Backed by his other Delhi internationals, the star batsman had even threatened to shift allegiance to neighbouring Haryana if the problem wasn’t fixed. 

DDCA’s image got tarnished even more on Sunday when the pitch here for the India-Sri Lanka match was termed ‘dangerous’ leading to the match’s cancellation. This is only the second instance that a match in India has been called off due to poor playing conditions. Indore’s Nehru Stadium was the first venue to face such embarrassment on Dec 25, 1997 when the match, also between India and Lanka, was called off after just three overs.

It’s hard to believe that the authorities didn’t foresee the possibility of such an occurrence looking at the notorious recent history of the Kotla wicket. Its lack of bounce during the inaugural Champions League T20 tournament and during the subsequent India-Australia match had come in for sharp criticism.
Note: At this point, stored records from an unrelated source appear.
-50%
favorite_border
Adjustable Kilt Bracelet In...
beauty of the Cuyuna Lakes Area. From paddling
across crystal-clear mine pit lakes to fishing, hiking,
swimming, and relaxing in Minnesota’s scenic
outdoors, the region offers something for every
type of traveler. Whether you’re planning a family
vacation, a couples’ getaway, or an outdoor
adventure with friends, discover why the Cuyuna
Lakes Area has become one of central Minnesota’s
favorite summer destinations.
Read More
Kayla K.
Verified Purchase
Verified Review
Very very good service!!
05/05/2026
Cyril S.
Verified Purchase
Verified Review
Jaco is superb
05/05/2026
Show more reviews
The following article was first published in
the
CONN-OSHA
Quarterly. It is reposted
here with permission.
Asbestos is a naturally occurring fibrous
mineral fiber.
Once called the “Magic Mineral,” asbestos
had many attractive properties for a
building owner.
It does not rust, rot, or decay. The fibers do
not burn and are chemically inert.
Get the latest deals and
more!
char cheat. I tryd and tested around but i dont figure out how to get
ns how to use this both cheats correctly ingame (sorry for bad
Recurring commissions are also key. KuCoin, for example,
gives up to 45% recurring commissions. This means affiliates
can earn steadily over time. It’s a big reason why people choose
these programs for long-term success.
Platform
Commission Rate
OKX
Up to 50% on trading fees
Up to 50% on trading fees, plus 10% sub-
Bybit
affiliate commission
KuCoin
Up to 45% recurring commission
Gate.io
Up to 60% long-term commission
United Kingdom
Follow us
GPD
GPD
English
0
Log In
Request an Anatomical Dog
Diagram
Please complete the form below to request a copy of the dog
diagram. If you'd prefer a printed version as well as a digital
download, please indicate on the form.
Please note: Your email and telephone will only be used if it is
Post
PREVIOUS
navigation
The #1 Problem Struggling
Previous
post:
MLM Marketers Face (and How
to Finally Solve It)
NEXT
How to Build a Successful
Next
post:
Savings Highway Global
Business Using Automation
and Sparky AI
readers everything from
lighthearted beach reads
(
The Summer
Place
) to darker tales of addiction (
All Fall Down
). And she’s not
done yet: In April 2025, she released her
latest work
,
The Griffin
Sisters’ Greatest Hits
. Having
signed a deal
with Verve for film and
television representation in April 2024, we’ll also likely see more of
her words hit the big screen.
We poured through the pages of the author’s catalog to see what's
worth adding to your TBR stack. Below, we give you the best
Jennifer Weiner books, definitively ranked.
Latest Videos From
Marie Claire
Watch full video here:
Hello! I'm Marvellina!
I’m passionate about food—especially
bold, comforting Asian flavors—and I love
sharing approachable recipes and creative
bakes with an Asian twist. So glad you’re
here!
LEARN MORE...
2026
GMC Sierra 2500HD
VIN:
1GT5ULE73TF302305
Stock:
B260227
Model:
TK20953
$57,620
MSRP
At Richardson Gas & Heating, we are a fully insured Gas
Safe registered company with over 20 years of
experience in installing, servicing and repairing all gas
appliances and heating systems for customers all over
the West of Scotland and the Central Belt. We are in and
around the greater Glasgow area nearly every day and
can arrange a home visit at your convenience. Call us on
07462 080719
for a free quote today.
Considering this, it hardly called for another match here so soon. As a result both the BCCI and the DDCA are now left with egg all over their faces.

DDCA did offer an apology and regretted the inconvenience caused to spectators and announced the refunding of gate tickets, but that helped little in salvaging the situation. Association president Arun Jaitely, addressing the media, assured: “The DDCA takes this matter very seriously. We will look into this matter and do all that is required to ensure that such a situation does not re-occur.”

Jaitely, however, avoided questions on the possible ICC ban on Kotla as an international venue. “We don’t want to get into speculative things. We are in consultation with the BCCI and we have taken all the decisions in consultation with them,” he said, trying to place the onus on the Indian board.

DDCA in an effort to enhance the bounce in the pitch had re-worked on the square and had planted fresh grass to help the pitch hold firm. But their plan seems to have gone awry. “We put some grass there and may be something went wrong with that. The fear was that against Australia the ball was keeping low and the wicket was breaking up. We thought that will not happen in this match, unfortunately there was more bounce,” DDCA ground and pitches head Chetan Chauhan offered.

Chauhan then conveniently blamed BCCI for the mess. “I do supervise the pitch preparation here, but it’s done under the greater supervision of the BCCI’s pitch committee. We have done everything according to their advice. Whatever technical advice we have received is from the BCCI and there was no role for us as far as our inputs were concerned,” he remarked.